Given that it was published in 1970, Bernard Levin’s The Pendulum Years : Britain In The Sixties is a remarkably clear-sighted view of the decade, and most of his observations and conclusions would hold good even with the benefit of forty years’ hindsight. But pop music (sorry, make that “pop-music”) was not exactly Levin’s strong point, though he makes a tremendous effort to address the phenomenon…

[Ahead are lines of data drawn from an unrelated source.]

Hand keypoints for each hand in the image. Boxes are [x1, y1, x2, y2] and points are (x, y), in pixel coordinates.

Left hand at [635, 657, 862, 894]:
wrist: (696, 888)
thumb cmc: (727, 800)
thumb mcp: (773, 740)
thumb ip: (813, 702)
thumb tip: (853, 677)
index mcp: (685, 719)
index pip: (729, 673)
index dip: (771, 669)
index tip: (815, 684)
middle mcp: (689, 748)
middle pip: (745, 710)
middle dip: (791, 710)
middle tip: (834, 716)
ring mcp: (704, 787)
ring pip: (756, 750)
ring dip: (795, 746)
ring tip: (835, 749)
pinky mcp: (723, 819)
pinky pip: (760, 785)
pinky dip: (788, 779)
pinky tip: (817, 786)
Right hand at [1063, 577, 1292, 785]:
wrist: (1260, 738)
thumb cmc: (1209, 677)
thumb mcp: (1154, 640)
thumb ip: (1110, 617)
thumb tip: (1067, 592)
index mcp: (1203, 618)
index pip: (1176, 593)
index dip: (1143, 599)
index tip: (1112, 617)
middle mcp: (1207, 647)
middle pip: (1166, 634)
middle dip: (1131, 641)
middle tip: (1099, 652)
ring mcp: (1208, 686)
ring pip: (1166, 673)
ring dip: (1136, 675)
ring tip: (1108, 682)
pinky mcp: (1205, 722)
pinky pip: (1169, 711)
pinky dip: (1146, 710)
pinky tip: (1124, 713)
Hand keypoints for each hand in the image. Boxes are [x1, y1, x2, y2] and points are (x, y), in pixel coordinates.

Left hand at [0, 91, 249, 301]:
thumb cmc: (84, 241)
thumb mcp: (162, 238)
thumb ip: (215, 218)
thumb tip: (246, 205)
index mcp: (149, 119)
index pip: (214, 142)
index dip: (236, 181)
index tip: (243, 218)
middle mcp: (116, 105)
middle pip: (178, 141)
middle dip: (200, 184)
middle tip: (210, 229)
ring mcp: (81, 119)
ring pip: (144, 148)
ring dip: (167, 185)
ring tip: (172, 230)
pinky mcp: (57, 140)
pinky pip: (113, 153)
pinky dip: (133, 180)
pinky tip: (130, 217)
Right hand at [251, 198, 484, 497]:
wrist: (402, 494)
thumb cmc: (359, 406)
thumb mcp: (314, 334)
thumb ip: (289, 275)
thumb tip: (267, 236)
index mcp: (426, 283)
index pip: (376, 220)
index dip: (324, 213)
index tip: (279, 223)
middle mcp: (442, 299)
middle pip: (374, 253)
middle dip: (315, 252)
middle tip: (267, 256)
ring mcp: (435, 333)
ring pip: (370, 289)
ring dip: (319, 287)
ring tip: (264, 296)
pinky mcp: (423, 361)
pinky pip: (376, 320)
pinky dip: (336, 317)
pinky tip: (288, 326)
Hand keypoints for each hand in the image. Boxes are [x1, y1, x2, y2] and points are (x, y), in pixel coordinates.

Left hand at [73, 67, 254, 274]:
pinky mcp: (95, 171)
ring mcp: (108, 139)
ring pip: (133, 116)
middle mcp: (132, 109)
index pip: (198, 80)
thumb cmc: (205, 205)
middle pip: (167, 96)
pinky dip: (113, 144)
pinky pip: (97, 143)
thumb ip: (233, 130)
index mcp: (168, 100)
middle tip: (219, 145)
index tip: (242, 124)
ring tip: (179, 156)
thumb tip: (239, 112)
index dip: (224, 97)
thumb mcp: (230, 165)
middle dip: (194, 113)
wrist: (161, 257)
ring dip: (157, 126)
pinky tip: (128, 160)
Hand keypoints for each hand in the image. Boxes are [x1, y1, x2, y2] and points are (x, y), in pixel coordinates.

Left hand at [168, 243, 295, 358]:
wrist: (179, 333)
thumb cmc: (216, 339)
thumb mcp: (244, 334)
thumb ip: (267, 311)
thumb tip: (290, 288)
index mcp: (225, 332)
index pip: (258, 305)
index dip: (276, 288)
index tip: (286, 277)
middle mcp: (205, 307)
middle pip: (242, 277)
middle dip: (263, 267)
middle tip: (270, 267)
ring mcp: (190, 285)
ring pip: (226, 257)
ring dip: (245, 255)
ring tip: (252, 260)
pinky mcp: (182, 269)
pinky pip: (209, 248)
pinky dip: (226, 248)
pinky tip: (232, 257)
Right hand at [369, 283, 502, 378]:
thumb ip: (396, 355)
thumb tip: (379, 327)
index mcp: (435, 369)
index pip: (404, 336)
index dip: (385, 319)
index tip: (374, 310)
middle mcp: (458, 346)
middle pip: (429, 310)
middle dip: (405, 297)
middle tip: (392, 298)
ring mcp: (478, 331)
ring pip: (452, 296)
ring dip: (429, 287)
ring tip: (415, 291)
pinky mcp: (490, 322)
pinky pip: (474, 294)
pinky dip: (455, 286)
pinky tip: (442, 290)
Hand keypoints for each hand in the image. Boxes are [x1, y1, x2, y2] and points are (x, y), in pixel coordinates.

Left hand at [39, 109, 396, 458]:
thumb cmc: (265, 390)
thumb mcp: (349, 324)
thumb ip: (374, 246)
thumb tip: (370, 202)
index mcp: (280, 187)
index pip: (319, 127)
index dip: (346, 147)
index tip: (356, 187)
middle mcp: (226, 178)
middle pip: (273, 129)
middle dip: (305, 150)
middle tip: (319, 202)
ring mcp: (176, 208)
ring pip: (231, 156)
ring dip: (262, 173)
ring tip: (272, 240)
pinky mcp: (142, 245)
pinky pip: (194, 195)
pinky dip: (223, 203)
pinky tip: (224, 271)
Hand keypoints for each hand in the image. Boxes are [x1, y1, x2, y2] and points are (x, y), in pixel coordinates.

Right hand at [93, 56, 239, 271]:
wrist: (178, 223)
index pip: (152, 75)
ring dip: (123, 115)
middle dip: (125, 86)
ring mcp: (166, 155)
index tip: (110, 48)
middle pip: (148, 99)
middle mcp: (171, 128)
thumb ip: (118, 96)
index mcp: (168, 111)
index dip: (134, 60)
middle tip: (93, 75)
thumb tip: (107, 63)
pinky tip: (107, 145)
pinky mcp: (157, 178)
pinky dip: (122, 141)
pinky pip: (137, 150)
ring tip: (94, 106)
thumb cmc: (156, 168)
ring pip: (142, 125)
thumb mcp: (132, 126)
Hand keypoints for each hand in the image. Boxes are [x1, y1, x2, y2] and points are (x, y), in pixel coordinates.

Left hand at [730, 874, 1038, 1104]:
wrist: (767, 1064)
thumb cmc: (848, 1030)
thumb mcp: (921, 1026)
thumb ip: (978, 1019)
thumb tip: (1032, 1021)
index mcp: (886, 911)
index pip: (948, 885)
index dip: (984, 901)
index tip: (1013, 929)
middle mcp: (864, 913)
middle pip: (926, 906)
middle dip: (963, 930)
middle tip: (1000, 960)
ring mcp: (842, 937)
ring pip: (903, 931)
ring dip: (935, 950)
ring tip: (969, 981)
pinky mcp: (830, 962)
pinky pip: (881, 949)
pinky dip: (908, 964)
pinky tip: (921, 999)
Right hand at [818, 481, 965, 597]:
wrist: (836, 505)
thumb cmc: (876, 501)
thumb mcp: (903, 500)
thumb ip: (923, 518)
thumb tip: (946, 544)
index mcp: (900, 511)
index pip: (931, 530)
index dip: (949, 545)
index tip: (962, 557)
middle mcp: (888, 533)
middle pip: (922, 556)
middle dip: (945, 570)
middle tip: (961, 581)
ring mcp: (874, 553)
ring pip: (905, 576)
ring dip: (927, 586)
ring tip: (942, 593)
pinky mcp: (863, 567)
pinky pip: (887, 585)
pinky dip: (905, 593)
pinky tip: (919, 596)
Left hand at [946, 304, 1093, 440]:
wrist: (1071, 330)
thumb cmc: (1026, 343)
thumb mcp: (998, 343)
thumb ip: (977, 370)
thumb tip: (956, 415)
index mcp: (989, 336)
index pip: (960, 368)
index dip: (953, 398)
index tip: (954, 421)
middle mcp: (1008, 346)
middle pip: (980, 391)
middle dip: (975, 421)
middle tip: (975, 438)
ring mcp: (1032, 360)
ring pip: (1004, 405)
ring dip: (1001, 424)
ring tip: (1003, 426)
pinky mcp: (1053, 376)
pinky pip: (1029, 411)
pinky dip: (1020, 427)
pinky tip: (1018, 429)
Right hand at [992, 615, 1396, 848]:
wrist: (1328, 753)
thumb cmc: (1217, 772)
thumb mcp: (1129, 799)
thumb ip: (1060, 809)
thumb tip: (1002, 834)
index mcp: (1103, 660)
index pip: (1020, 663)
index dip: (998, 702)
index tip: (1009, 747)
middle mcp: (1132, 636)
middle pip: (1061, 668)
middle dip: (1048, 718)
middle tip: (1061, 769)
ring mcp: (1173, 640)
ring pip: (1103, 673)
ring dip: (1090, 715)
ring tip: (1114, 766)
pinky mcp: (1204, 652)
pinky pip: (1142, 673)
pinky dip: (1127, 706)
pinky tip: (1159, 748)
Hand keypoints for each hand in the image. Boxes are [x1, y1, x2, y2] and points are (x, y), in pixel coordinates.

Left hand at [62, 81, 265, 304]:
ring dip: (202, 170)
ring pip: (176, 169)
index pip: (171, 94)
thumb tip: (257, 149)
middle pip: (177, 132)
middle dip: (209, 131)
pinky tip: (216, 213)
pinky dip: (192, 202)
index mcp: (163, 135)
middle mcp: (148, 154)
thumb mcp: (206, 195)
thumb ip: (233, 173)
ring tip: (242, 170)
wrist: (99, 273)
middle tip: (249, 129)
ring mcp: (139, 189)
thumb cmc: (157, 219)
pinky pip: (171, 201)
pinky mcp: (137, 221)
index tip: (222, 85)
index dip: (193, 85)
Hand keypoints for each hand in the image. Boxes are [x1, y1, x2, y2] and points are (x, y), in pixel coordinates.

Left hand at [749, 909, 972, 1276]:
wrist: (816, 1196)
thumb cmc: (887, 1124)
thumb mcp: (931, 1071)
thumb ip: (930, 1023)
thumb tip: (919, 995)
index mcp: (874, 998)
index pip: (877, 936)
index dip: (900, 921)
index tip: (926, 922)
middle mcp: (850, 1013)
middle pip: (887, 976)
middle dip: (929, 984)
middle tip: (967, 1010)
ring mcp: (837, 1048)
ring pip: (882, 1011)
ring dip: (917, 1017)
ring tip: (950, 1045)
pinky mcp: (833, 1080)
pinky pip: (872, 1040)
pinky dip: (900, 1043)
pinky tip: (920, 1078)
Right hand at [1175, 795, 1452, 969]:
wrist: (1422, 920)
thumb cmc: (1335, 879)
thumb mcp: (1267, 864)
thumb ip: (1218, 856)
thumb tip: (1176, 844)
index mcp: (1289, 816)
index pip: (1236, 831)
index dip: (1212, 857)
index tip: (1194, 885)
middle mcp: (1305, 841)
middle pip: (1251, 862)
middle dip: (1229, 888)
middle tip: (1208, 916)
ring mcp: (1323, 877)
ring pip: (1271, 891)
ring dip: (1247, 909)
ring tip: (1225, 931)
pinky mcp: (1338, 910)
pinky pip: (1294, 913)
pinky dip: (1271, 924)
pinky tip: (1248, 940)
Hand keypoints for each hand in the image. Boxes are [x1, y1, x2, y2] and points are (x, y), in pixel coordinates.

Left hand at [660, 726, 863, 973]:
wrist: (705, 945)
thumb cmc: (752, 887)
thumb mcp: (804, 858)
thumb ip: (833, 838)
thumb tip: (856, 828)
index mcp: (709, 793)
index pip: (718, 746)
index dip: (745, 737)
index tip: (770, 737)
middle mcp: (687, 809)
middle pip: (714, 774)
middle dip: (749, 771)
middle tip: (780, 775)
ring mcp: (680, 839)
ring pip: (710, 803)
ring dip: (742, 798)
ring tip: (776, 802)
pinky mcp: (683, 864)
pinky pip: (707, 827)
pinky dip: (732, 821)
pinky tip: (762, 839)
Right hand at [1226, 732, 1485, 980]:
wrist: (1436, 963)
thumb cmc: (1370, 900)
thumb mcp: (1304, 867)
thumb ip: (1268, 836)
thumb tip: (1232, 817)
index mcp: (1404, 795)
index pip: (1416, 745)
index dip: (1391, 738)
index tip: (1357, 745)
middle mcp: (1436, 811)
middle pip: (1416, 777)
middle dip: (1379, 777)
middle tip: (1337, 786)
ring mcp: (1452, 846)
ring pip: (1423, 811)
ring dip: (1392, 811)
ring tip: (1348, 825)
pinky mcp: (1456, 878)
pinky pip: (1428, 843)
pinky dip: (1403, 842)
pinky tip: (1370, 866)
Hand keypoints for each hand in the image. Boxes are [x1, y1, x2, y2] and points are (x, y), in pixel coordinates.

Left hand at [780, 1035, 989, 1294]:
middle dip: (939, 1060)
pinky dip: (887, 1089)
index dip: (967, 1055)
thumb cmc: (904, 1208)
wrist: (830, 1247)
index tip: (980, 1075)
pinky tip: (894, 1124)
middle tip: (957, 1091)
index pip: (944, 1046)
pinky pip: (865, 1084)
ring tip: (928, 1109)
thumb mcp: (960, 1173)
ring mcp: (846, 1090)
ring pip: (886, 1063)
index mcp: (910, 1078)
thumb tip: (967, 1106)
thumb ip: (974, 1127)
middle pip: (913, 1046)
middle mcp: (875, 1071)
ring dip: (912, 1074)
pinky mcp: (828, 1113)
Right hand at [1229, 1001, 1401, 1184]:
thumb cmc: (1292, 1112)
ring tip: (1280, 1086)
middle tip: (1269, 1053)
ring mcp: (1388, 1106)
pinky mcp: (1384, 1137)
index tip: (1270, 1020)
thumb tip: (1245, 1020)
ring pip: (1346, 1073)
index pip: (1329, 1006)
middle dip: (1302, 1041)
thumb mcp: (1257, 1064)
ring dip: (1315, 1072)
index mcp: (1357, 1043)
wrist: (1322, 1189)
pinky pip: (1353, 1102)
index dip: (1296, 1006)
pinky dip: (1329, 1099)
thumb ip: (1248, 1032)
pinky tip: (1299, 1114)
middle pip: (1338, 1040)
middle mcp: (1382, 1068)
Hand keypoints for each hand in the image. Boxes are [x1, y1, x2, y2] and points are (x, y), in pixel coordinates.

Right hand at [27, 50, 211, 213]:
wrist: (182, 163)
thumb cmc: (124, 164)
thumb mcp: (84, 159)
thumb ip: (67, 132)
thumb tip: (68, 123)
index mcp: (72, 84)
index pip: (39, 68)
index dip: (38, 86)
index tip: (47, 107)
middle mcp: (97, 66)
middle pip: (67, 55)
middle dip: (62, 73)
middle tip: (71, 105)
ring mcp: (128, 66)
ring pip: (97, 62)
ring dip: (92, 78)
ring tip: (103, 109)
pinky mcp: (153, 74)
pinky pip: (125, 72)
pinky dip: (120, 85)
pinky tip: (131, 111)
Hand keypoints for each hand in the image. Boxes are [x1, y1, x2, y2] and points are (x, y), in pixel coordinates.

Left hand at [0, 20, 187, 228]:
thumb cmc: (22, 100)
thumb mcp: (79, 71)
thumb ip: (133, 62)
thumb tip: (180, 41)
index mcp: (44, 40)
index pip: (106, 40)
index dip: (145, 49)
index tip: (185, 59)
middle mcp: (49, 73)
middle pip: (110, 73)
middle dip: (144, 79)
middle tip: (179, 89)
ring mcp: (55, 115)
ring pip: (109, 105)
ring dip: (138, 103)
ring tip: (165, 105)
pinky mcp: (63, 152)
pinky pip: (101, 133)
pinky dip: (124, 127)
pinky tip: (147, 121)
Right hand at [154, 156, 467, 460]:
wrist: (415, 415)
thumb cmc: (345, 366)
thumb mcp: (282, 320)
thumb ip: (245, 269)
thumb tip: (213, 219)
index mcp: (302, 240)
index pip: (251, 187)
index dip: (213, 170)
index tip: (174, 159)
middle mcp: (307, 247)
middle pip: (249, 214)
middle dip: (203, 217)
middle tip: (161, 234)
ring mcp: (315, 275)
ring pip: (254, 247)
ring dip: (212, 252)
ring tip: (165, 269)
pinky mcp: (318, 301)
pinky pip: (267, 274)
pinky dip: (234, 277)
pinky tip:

The growth of pop-music groups – many, no doubt, inspired by the gigantic commercial success of the Beatles to believe that the lightning might strike them too, if they only formed fours and began to perform, but many, also, clearly in the business of self-expression – was the most extraordinary phenomenon in the world of entertainment of the whole decade; long before its end there were literally thousands of them, in Britain and America, and though many flourished only briefly, many displayed surprising endurance, and in any case there were always ten to take the place of one which fell. Some were almost as famous, and successful, as the Beatles; some were known only to the most devoted aficionados. But all added to the atmosphere of the decade, and the isle was full of noises as never before, coming from, among others, the Rolling Stones, the Bee Gees, the Monkees, the Doors, the Cream, the Mothers of Invention, the Seekers, the Who, the Small Faces, the Pretty Things, the Animals, the Pink Floyd, the Scaffold, the Grateful Dead, the Tremoloes, the Family, the Supremes, the Holding Company, the Four Tops, the Led Zeppelin, the Shadows, the Exploding Galaxy, the Editors, the Fugs, the Gods, the Kinks, the Hermits, the Paper Dolls, the Breakaways, the Greaseband, the Casuals, the Amen Corner, the Big Sound, the Flirtations, the Herd, the Marbles, the Status Quo, the New York Public Library, the Hollies, the Foundations, the Electric Havens, the Four Seasons, the Bachelors, the Seychelles, the Love Affair, the Fifth Dimension, the Three Dog Night, the Equals, the Vagabonds, the Marmalade, the Mindbenders, the Moody Blues, the Mirettes, the Tuesday’s Children, the Plastic Penny, the Procol Harum, the Troggs, the Fruit Machine, the Union Gap, the 1910 Fruitgum Co., the Beach Boys, the Fairport Convention, the Vanity Fair, the Harmony Grass, the Aces, the Young Tradition, the Nice, the Dubliners, the Tinkers, the Fleetwood Mac, the Incredible String Band, the Web, the Little Free Rock, the Blodwyn Pig, the Liverpool Scene, the Spooky Tooth, the Third Ear, the High Tide, the Mamas and Papas, the Carnations, the Pacemakers, the From Genesis to Revelation, the O’Hara Express, the Pentangle, the Chickenshack, the Blind Faith, the Fourmost, the Searchers, the Four Pennies, the Bar-Kays, the Unit Four Plus Two, the Hedgehoppers Anonymous, the Applejacks, the Box Tops, the Edison Lighthouse, the Blood, Sweat and Tears, the Vibrations, and the Rada Krishna Temple.
The bulk of the output of all these, including that of the Beatles themselves, vanished, quite rightly, down the memory-hole of instant oblivion.